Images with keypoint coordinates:
___

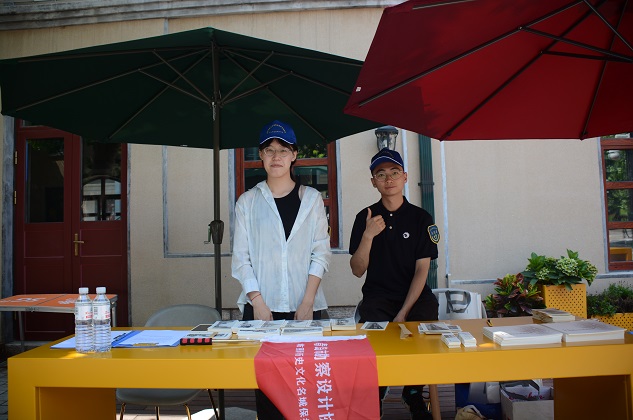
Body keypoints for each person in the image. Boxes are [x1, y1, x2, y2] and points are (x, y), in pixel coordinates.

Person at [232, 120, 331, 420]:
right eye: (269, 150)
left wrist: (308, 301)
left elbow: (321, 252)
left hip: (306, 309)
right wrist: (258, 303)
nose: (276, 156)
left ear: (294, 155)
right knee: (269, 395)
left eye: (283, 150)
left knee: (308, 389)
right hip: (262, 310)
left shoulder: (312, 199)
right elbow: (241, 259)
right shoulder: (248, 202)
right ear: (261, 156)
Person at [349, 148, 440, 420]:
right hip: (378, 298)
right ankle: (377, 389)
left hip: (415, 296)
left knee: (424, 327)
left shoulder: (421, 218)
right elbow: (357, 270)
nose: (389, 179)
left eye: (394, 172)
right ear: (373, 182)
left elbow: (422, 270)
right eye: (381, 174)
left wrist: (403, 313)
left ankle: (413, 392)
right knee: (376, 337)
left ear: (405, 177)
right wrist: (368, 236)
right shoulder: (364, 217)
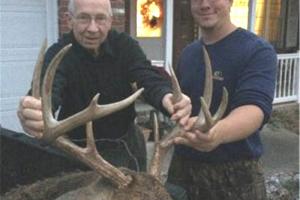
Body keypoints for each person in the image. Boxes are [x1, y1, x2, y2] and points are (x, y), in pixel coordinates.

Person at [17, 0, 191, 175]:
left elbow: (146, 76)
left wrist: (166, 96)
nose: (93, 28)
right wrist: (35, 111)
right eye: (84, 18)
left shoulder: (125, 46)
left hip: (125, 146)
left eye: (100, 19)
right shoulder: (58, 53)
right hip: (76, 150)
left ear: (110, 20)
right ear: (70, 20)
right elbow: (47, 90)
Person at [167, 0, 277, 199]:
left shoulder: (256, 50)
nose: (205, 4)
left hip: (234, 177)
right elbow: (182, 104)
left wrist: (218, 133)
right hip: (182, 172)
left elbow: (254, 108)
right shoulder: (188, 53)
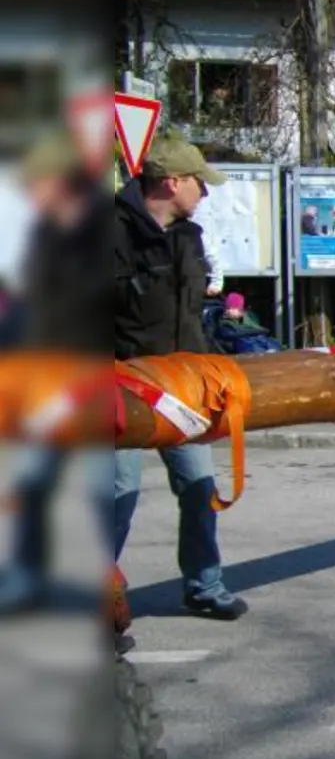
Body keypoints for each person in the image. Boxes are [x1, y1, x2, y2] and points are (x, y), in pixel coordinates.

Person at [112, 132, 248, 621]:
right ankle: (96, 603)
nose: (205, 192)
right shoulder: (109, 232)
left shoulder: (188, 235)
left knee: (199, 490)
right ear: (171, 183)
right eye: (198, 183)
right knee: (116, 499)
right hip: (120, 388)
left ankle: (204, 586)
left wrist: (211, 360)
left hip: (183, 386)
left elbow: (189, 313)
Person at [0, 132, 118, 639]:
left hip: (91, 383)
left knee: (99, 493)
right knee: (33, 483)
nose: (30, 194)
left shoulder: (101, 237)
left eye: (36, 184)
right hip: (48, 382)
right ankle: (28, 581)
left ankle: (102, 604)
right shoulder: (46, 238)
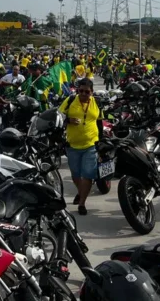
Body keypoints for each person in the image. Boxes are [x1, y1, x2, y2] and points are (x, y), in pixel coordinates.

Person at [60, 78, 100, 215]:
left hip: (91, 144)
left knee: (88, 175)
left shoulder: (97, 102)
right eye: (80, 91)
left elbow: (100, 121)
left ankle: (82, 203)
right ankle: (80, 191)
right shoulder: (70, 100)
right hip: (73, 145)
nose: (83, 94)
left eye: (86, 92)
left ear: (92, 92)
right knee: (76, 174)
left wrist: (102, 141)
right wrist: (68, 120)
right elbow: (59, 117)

___

**Your assignment**
When you transcribe the entries above, begin at their first line, end with the line containing "right wrist: (35, 111)", and copy each line exactly without any picture.

**Reply to the exercise**
Body keypoints for each person in the image. Boxes are [x1, y1, x2, y2] and points are (x, y), in pixel coordinates.

Person at [232, 120, 331, 420]:
right eye: (269, 150)
left wrist: (308, 301)
left elbow: (321, 252)
left hip: (306, 309)
right wrist: (258, 303)
nose: (276, 156)
left ear: (294, 155)
right knee: (269, 395)
left eye: (283, 150)
left knee: (308, 389)
right hip: (262, 310)
left shoulder: (312, 199)
right elbow: (241, 259)
right shoulder: (248, 202)
right ear: (261, 156)
Person at [349, 148, 440, 420]:
right hip: (378, 298)
right ankle: (377, 389)
left hip: (415, 296)
left knee: (424, 327)
left shoulder: (421, 218)
right elbow: (357, 270)
nose: (389, 179)
left eye: (394, 172)
right ear: (373, 182)
left elbow: (422, 270)
right eye: (381, 174)
left wrist: (403, 313)
left ankle: (413, 392)
right knee: (376, 337)
left ear: (405, 177)
right wrist: (368, 236)
right shoulder: (364, 217)
Body keypoints for each person in the image. Boxes are [x1, y1, x2, y2] and points are (x, y), in pixel coordinates.

Person at [17, 0, 191, 175]:
left elbow: (146, 76)
left wrist: (166, 96)
nose: (93, 28)
right wrist: (35, 111)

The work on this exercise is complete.